USE {paimon_catalog_name}; - 如果涉及Spark写Paimon表,Hive读取,涉及Timestamp类型读写时,只支持TIMESTAMP_NTZ类型的Timestamp跨引擎读写,Spark创建表前需将spark.sql.timestampType参数设置为TIMESTAMP_NTZ。
- 如果涉及Spark读取其他引擎写的Paimon表的Timestamp类型字段,需要将spark.sql.session.timeZone设置为与写Paimon表的引擎的时区配置保持一致,否则可能出现结果不一致的情况,如果写入引擎使用的TIMESTAMP_NTZ类型的Timestamp,需将spark.sql.timestampType参数设置为TIMESTAMP_NTZ。
- 注意--jars和--driver-class-path后路径的分隔符不同,分别是“,”和“:”。
使用说明:
- “${HIVE_METASTORE_URI_DEFAULT}”参数值获取方式:
登录Manager界面,选择“集群 > 服务 > Hive > 配置 > 全部配置 > MetaStore(角色)”,搜索参数HIVE_METASTORE_URI_DEFAULT,即可获取参数值。
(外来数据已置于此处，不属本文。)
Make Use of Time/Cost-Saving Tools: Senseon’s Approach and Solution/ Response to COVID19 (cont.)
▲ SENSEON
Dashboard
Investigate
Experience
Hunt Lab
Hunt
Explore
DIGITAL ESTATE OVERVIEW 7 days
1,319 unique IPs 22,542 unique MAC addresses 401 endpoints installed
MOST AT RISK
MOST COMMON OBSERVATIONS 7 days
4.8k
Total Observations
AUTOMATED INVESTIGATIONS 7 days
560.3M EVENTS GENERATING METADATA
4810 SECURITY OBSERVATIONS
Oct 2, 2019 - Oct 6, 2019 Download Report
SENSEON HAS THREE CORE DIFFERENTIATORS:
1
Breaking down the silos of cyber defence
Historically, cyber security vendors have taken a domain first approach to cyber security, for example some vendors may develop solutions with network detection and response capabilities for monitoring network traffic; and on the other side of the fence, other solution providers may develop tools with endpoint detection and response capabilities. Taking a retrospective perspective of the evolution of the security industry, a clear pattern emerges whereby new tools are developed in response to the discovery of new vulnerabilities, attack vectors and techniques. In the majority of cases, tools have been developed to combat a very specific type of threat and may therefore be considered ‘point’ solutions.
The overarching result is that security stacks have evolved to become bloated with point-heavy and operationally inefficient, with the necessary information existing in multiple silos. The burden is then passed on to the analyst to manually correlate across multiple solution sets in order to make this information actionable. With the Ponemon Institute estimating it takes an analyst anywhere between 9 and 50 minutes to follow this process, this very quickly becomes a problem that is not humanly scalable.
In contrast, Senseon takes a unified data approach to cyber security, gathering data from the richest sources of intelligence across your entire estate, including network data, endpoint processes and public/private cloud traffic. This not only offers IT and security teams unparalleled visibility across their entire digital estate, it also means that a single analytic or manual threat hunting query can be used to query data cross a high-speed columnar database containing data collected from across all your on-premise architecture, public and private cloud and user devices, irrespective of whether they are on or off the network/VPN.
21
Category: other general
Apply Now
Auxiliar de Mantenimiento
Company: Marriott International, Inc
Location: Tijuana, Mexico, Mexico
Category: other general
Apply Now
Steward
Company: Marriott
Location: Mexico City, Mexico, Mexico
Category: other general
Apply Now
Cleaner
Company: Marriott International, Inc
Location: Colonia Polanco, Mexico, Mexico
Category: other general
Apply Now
- "${HIVE_METASTORE_WAREHOUSE_DIR}"参数获取方式:
登录Manager界面,选择“集群 > 服务 > Hive > 配置 > 全部配置 > MetaStore(角色)”,搜索参数hive.metastore.warehouse.dir,即可获取参数值。
- spark-submit和spark-shell作业提交方式与spark-sql一致。
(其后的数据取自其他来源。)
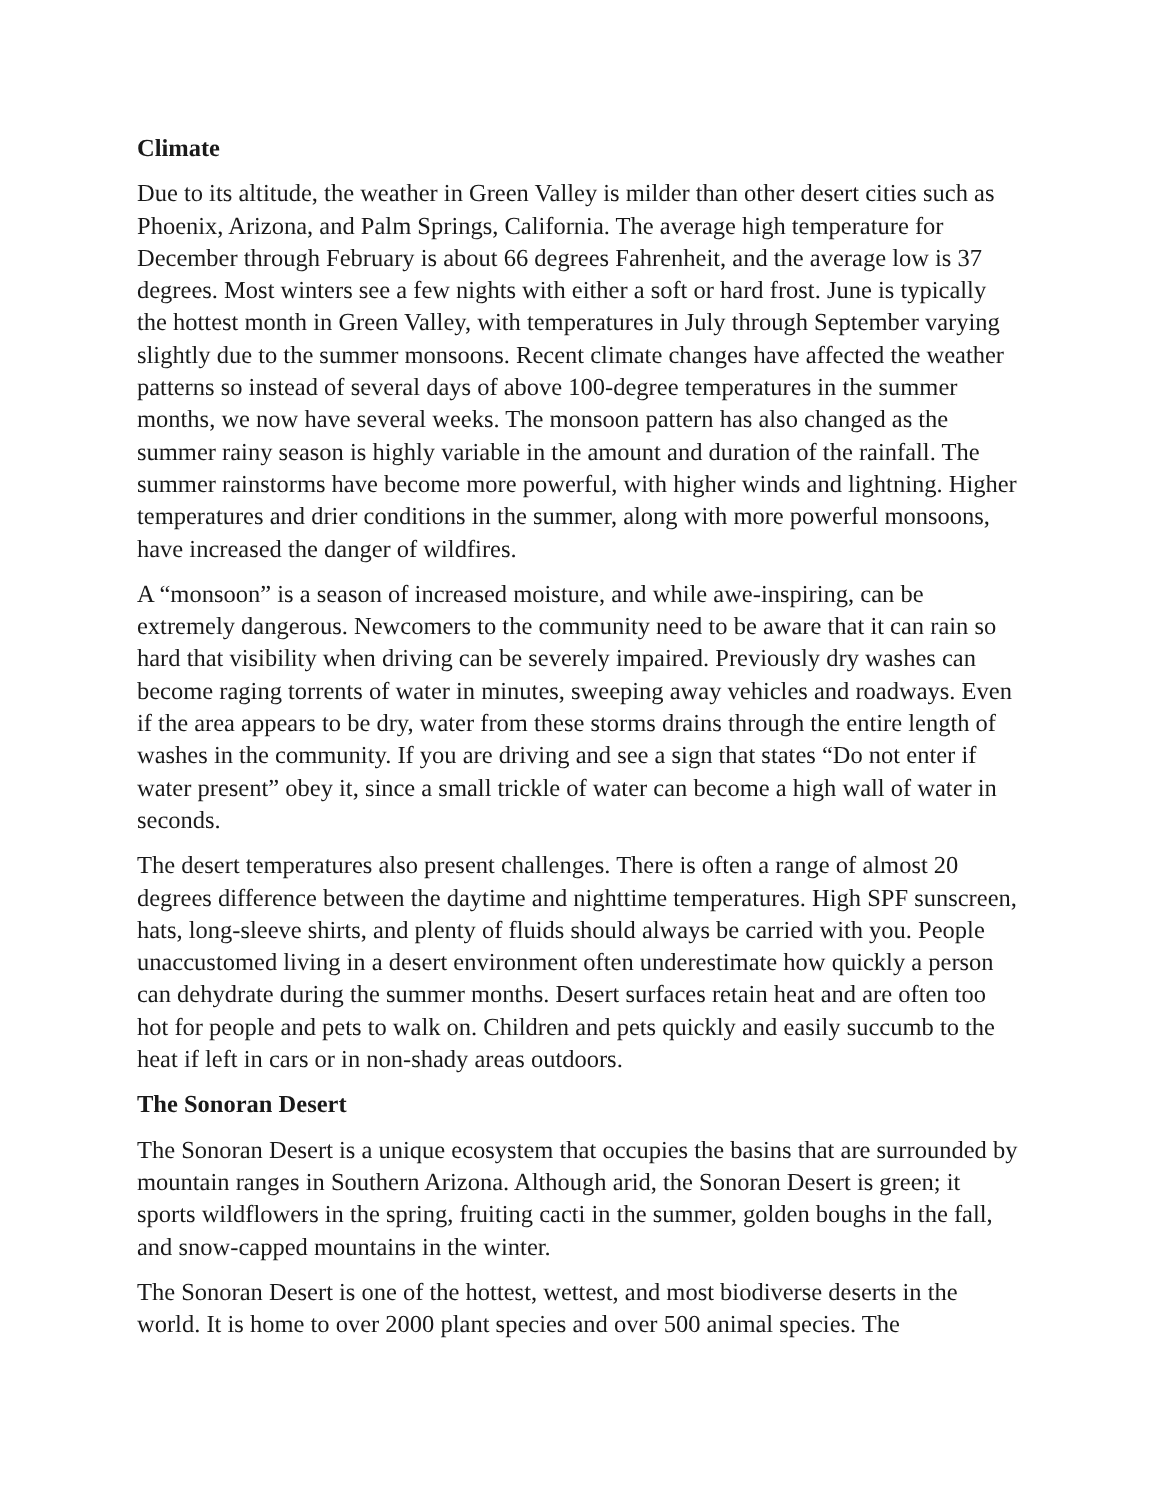Climate
Due to its altitude, the weather in Green Valley is milder than other desert cities such as Phoenix, Arizona, and Palm Springs, California. The average high temperature for December through February is about 66 degrees Fahrenheit, and the average low is 37 degrees. Most winters see a few nights with either a soft or hard frost. June is typically the hottest month in Green Valley, with temperatures in July through September varying slightly due to the summer monsoons. Recent climate changes have affected the weather patterns so instead of several days of above 100-degree temperatures in the summer months, we now have several weeks. The monsoon pattern has also changed as the summer rainy season is highly variable in the amount and duration of the rainfall. The summer rainstorms have become more powerful, with higher winds and lightning. Higher temperatures and drier conditions in the summer, along with more powerful monsoons, have increased the danger of wildfires.
A “monsoon” is a season of increased moisture, and while awe-inspiring, can be extremely dangerous. Newcomers to the community need to be aware that it can rain so hard that visibility when driving can be severely impaired. Previously dry washes can become raging torrents of water in minutes, sweeping away vehicles and roadways. Even if the area appears to be dry, water from these storms drains through the entire length of washes in the community. If you are driving and see a sign that states “Do not enter if water present” obey it, since a small trickle of water can become a high wall of water in seconds.
The desert temperatures also present challenges. There is often a range of almost 20 degrees difference between the daytime and nighttime temperatures. High SPF sunscreen, hats, long-sleeve shirts, and plenty of fluids should always be carried with you. People unaccustomed living in a desert environment often underestimate how quickly a person can dehydrate during the summer months. Desert surfaces retain heat and are often too hot for people and pets to walk on. Children and pets quickly and easily succumb to the heat if left in cars or in non-shady areas outdoors.
The Sonoran Desert
The Sonoran Desert is a unique ecosystem that occupies the basins that are surrounded by mountain ranges in Southern Arizona. Although arid, the Sonoran Desert is green; it sports wildflowers in the spring, fruiting cacti in the summer, golden boughs in the fall, and snow-capped mountains in the winter.
The Sonoran Desert is one of the hottest, wettest, and most biodiverse deserts in the world. It is home to over 2000 plant species and over 500 animal species. The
- spark-beeline场景,需要将客户端下的“{客户端安装路径}/Spark/spark/jars/paimon/paimon-spark-3.5*.jar”和“{客户端安装路径}/Spark/spark/jars/paimon/paimon-hive-connector-common*.jar”上传到HDFS或OBS统一归档路径。
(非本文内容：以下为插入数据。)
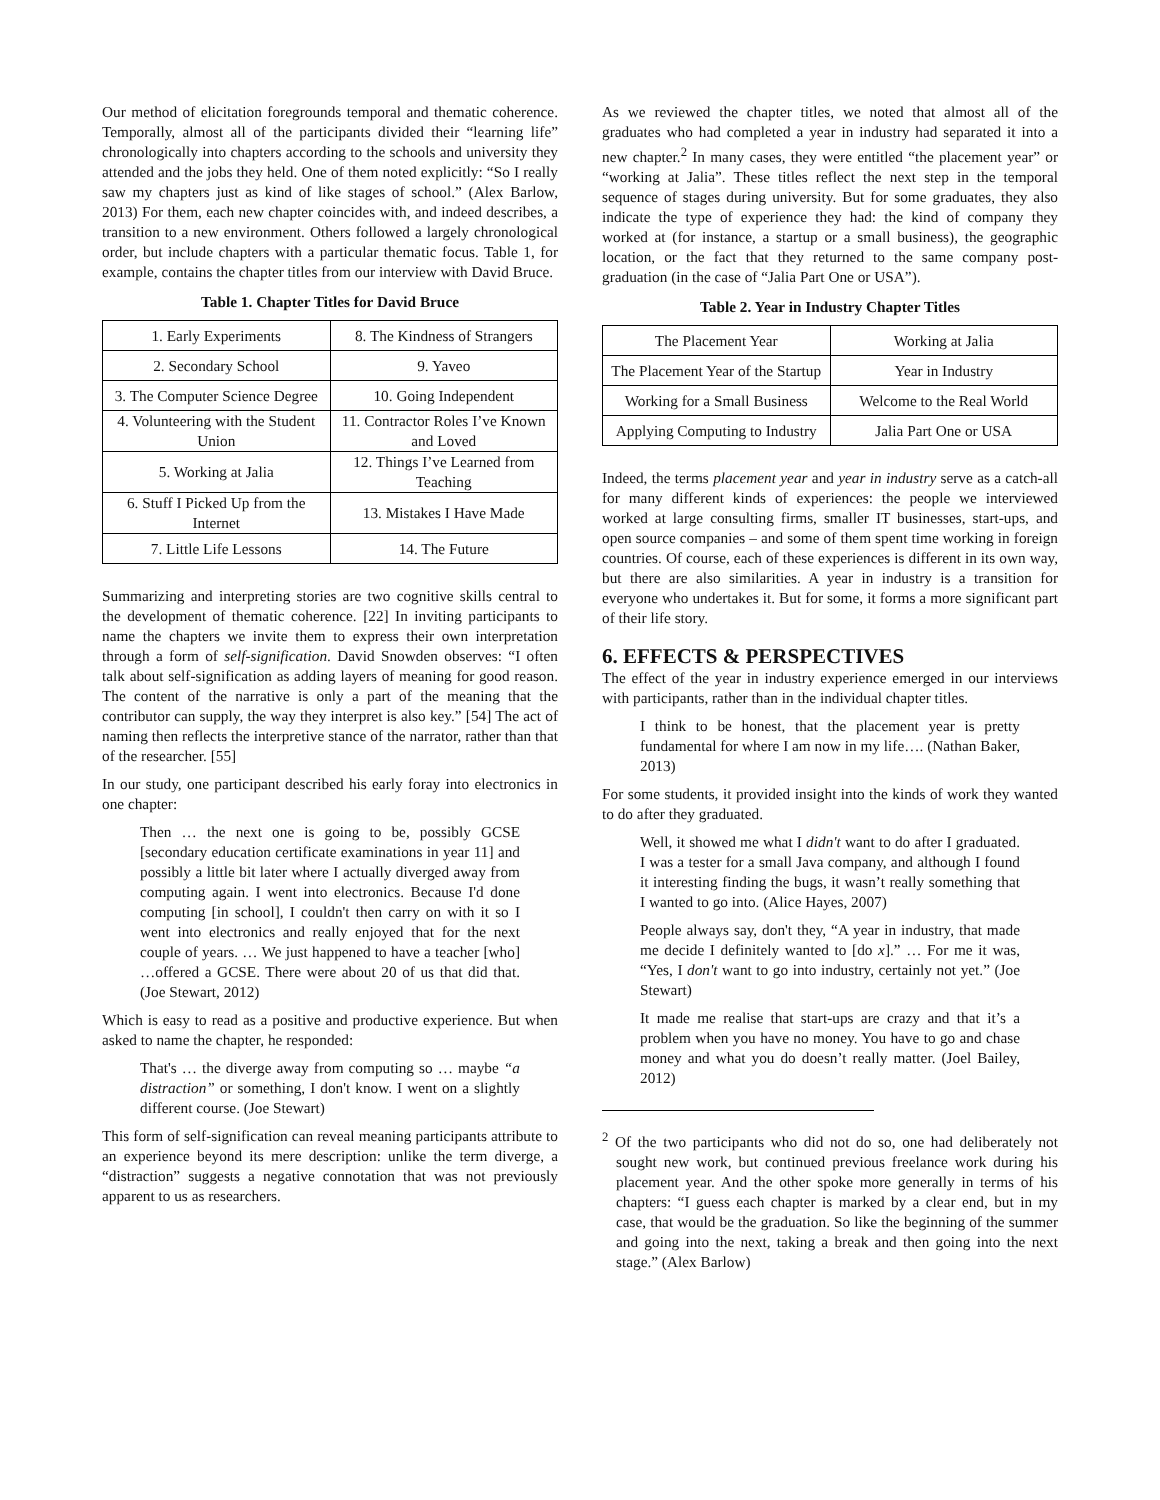Our method of elicitation foregrounds temporal and thematic coherence. Temporally, almost all of the participants divided their “learning life” chronologically into chapters according to the schools and university they attended and the jobs they held. One of them noted explicitly: “So I really saw my chapters just as kind of like stages of school.” (Alex Barlow, 2013) For them, each new chapter coincides with, and indeed describes, a transition to a new environment. Others followed a largely chronological order, but include chapters with a particular thematic focus. Table 1, for example, contains the chapter titles from our interview with David Bruce.
Table 1. Chapter Titles for David Bruce
| 1. Early Experiments | 8. The Kindness of Strangers |
| 2. Secondary School | 9. Yaveo |
| 3. The Computer Science Degree | 10. Going Independent |
| 4. Volunteering with the Student Union | 11. Contractor Roles I’ve Known and Loved |
| 5. Working at Jalia | 12. Things I’ve Learned from Teaching |
| 6. Stuff I Picked Up from the Internet | 13. Mistakes I Have Made |
| 7. Little Life Lessons | 14. The Future |
Summarizing and interpreting stories are two cognitive skills central to the development of thematic coherence. [22] In inviting participants to name the chapters we invite them to express their own interpretation through a form of self-signification. David Snowden observes: “I often talk about self-signification as adding layers of meaning for good reason. The content of the narrative is only a part of the meaning that the contributor can supply, the way they interpret is also key.” [54] The act of naming then reflects the interpretive stance of the narrator, rather than that of the researcher. [55]
In our study, one participant described his early foray into electronics in one chapter:
Then … the next one is going to be, possibly GCSE [secondary education certificate examinations in year 11] and possibly a little bit later where I actually diverged away from computing again. I went into electronics. Because I'd done computing [in school], I couldn't then carry on with it so I went into electronics and really enjoyed that for the next couple of years. … We just happened to have a teacher [who] …offered a GCSE. There were about 20 of us that did that. (Joe Stewart, 2012)
Which is easy to read as a positive and productive experience. But when asked to name the chapter, he responded:
That's … the diverge away from computing so … maybe “a distraction” or something, I don't know. I went on a slightly different course. (Joe Stewart)
This form of self-signification can reveal meaning participants attribute to an experience beyond its mere description: unlike the term diverge, a “distraction” suggests a negative connotation that was not previously apparent to us as researchers.
As we reviewed the chapter titles, we noted that almost all of the graduates who had completed a year in industry had separated it into a new chapter.<sup>2</sup> In many cases, they were entitled “the placement year” or “working at Jalia”. These titles reflect the next step in the temporal sequence of stages during university. But for some graduates, they also indicate the type of experience they had: the kind of company they worked at (for instance, a startup or a small business), the geographic location, or the fact that they returned to the same company post-graduation (in the case of “Jalia Part One or USA”).
Table 2. Year in Industry Chapter Titles
| The Placement Year | Working at Jalia |
| The Placement Year of the Startup | Year in Industry |
| Working for a Small Business | Welcome to the Real World |
| Applying Computing to Industry | Jalia Part One or USA |
Indeed, the terms placement year and year in industry serve as a catch-all for many different kinds of experiences: the people we interviewed worked at large consulting firms, smaller IT businesses, start-ups, and open source companies – and some of them spent time working in foreign countries. Of course, each of these experiences is different in its own way, but there are also similarities. A year in industry is a transition for everyone who undertakes it. But for some, it forms a more significant part of their life story.
6. EFFECTS & PERSPECTIVES
The effect of the year in industry experience emerged in our interviews with participants, rather than in the individual chapter titles.
I think to be honest, that the placement year is pretty fundamental for where I am now in my life…. (Nathan Baker, 2013)
For some students, it provided insight into the kinds of work they wanted to do after they graduated.
Well, it showed me what I didn't want to do after I graduated. I was a tester for a small Java company, and although I found it interesting finding the bugs, it wasn’t really something that I wanted to go into. (Alice Hayes, 2007)
People always say, don't they, “A year in industry, that made me decide I definitely wanted to [do x].” … For me it was, “Yes, I don't want to go into industry, certainly not yet.” (Joe Stewart)
It made me realise that start-ups are crazy and that it’s a problem when you have no money. You have to go and chase money and what you do doesn’t really matter. (Joel Bailey, 2012)
<sup>2</sup> Of the two participants who did not do so, one had deliberately not sought new work, but continued previous freelance work during his placement year. And the other spoke more generally in terms of his chapters: “I guess each chapter is marked by a clear end, but in my case, that would be the graduation. So like the beginning of the summer and going into the next, taking a break and then going into the next stage.” (Alex Barlow)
登录Manager界面,选择“集群 > 服务 > Spark > 配置 > 全部配置 > JDBCServer(角色) ”,在“custom”中添加表1配置,其次按表2修改配置项,然后重启JDBCserver。
表1 添加到custom中的配置项 名称
值
spark.jars
{hdfs或obs统一归档路径}/paimon-spark-3.5*.jar,{hdfs或obs统一归档路径}/paimon-hive-connector-common*.jar
spark.sql.catalog.{paimon_catalog_name}
org.apache.paimon.spark.SparkCatalog
spark.sql.catalog.{paimon_catalog_name}.warehouse
${HIVE_METASTORE_WAREHOUSE_DIR}
spark.sql.catalog.{paimon_catalog_name}.metastore
hive
spark.sql.catalog.{paimon_catalog_name}.uri
${HIVE_METASTORE_URI_DEFAULT}
表2 修改的配置项 名称
默认值值
修改后的值
spark.sql.extensions
org.apache.spark.sql.hive.SparkSessionExtension,org.apache.spark.sql.hudi.HoodieSparkSessionExtension
org.apache.spark.sql.hive.SparkSessionExtension,org.apache.spark.sql.hudi.HoodieSparkSessionExtension,org.apache.paimon.spark.extensions.PaimonSparkSessionExtensions
- 如果Paimon表功能与Hudi功能冲突时,请删除spark.sql.extensions中的org.apache.spark.sql.hudi.HoodieSparkSessionExtension值。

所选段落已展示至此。